• **Directions**:
Copy out the entries below exactly as they stand, but only from the line containing "Review frames 181" through the line containing "left_click(573, 379)".

• **Provided records**:
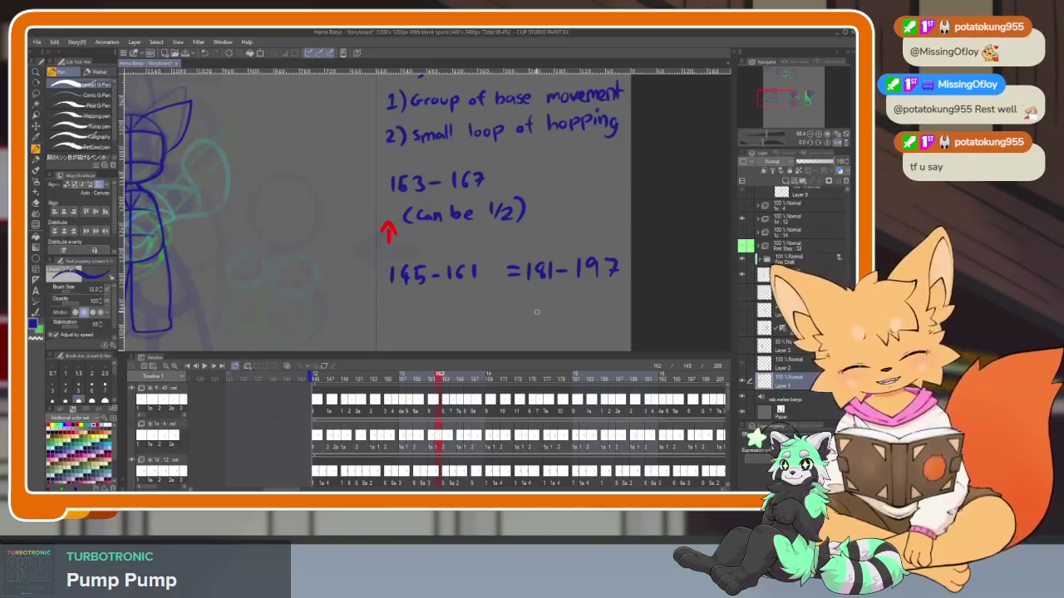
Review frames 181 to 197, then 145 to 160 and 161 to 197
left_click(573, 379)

--

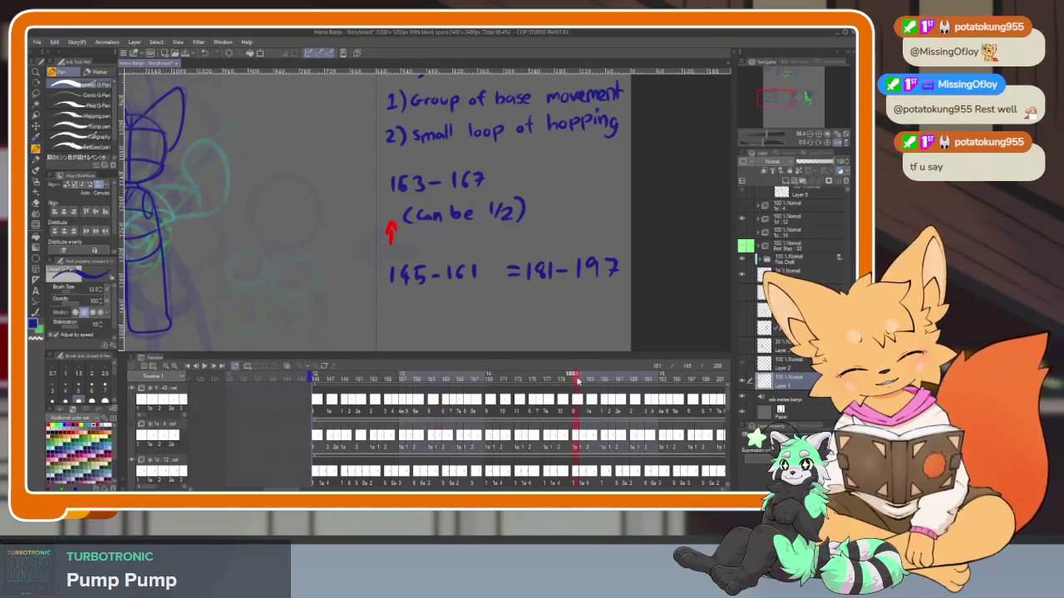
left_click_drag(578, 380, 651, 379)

==

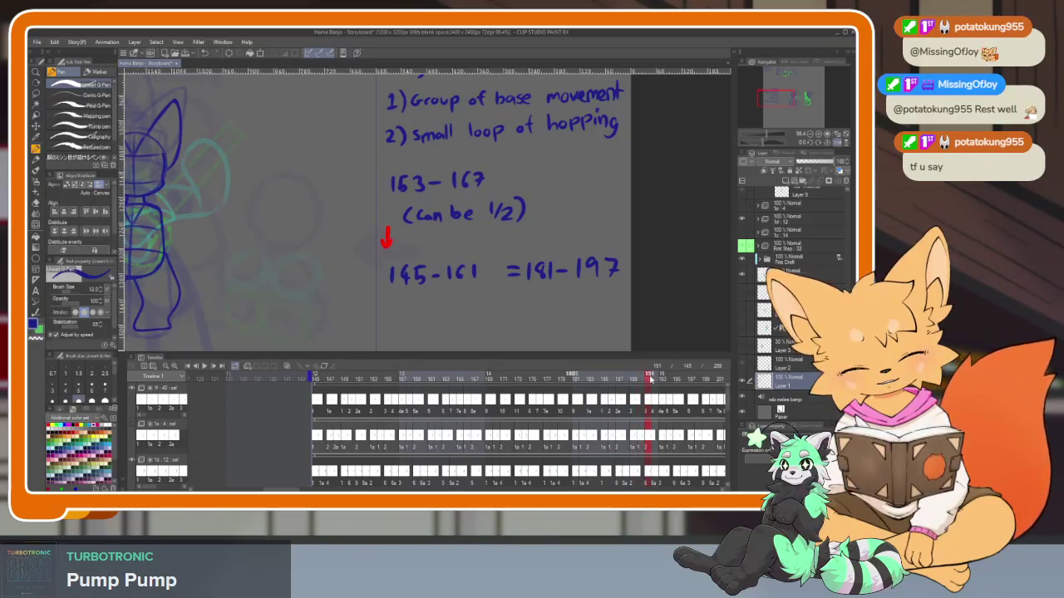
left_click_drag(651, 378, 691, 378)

• **Task response**:
Review frames 181 to 197, then 145 to 160 and 161 to 197
left_click(573, 379)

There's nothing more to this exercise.